Move over there and have a look around
    
    cd ..      (this moves you up one level)
    ls         (list the files and folders here)
    cd Seqs    (move into directory Seqs)
    ls         (list the files in Seqs)
and look at one of the files

more dros1.seq    (write dros1.seq to the screen)
Ok, now it is time to learn something about a program called fasta We have a copy of this program in the directory Fasta

fasta compares sequences one to another or one to a whole set.

You can try it out like this (you have to type the whole path to the program) But first, use cd to move back to your own directory - if you get lost type pwd, that shows where you are in the file system.
    ../Fasta/fasta

Fasta will ask you for the name of a test sequence - use ../Seqs/dros1.seq
Then it will ask you for a library file (to compare against) - use ../Seqs/dros2.seq
Then it asks for a "ktup" - just hit return (take the default of 6)

Now it does the computing, then it will ask you to give a name for its results file, and it asks how many scores you want to see and if you want alignments. Give it a file name like "dros1.fasta", but you can just hit return to take the default answers for the other questions.

Now look at the output file
    more dros1.fasta
It would be useful if we could automate the fasta program so that it could compare a whole bunch of sequences to a database or to each other. But in order to do this, you will have to learn something about writing UNIX programs shell scripts to be specific.

First, you need to understand the concept of a loop: A program repeats some set of actions a specific number of times or until some goal is reached. In this case, we want to repeat the fasta search for every sequence in the Seqs directory.

Also, we need to make a special file that contains all of the sequences that we want to search against. I have already done this; it is called seq.lib

Here is how to make a loop using the Foreach command:
    1)  csh       
    2)  Foreach x (../Seqs/*.seq)
    3)  ? ../Fasta/fasta q n $x seq.lib > $x.fasta
    4)  ? end
What this does is:

1) Set C-shell as your programming environment (because I know it best)

2) set a variable x to represent all of the sequences in ../Seqs and repeat for each one

2) run the fasta program (in directory ../Fasta) using the options q and n, use each *.seq file as the query sequence and compare it to the sequences in the special seq.lib file, also write the output of each search into a file with the same name as the *.seq file, but add .fasta at the end.

3) go back and repeat the loop until all the files have been run through the fasta program

One more point. We have been typing in commands on the command line. Once you are done, your commands are lost. If you make a mistake, you have to start all over. You can write these commands into a text file - which is then called a shell script. Then you can modify and re-use your program whenever you want to.

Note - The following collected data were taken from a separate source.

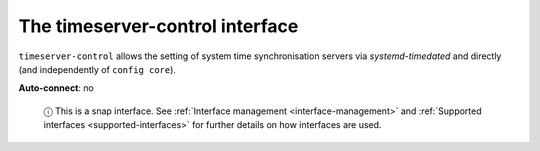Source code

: .. 7925.md

.. _the-timeserver-control-interface:

The timeserver-control interface
================================

``timeserver-control`` allows the setting of system time synchronisation servers via *systemd-timedated* and directly (and independently of ``config core``).

**Auto-connect**: no

   ⓘ This is a snap interface. See :ref:`Interface management <interface-management>` and :ref:`Supported interfaces <supported-interfaces>` for further details on how interfaces are used.
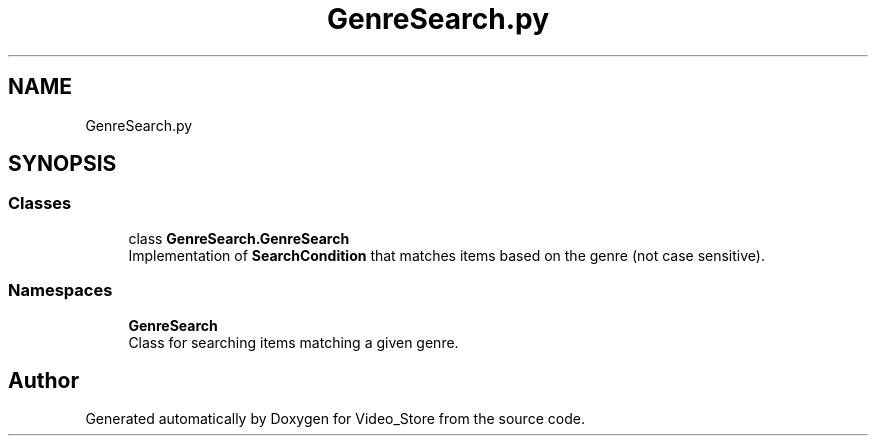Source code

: .TH "GenreSearch.py" 3 "Fri Jul 14 2017" "Version 1.0" "Video_Store" \" -*- nroff -*-
.ad l
.nh
.SH NAME
GenreSearch.py
.SH SYNOPSIS
.br
.PP
.SS "Classes"

.in +1c
.ti -1c
.RI "class \fBGenreSearch\&.GenreSearch\fP"
.br
.RI "Implementation of \fBSearchCondition\fP that matches items based on the genre (not case sensitive)\&. "
.in -1c
.SS "Namespaces"

.in +1c
.ti -1c
.RI " \fBGenreSearch\fP"
.br
.RI "Class for searching items matching a given genre\&. "
.in -1c
.SH "Author"
.PP 
Generated automatically by Doxygen for Video_Store from the source code\&.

Now , we have to figure out how to get the results out of all of these .fasta files. There is a UNIX utility called "grep" that can find a word in a file and display the lines containing that word. We can make another loop that uses grep to scan all of the fasta results files and writes a summary of the matches to one new summary file.

    Foreach x (*.fasta)
    ? grep '>>' $x |cat fasta.log
    ? end
That should give you a file called fasta.log that contains all of the matches for each sequence. Now you can easily see what matches what.

This approach could be really useful if you were starting with thousands of sequences rather than just 16.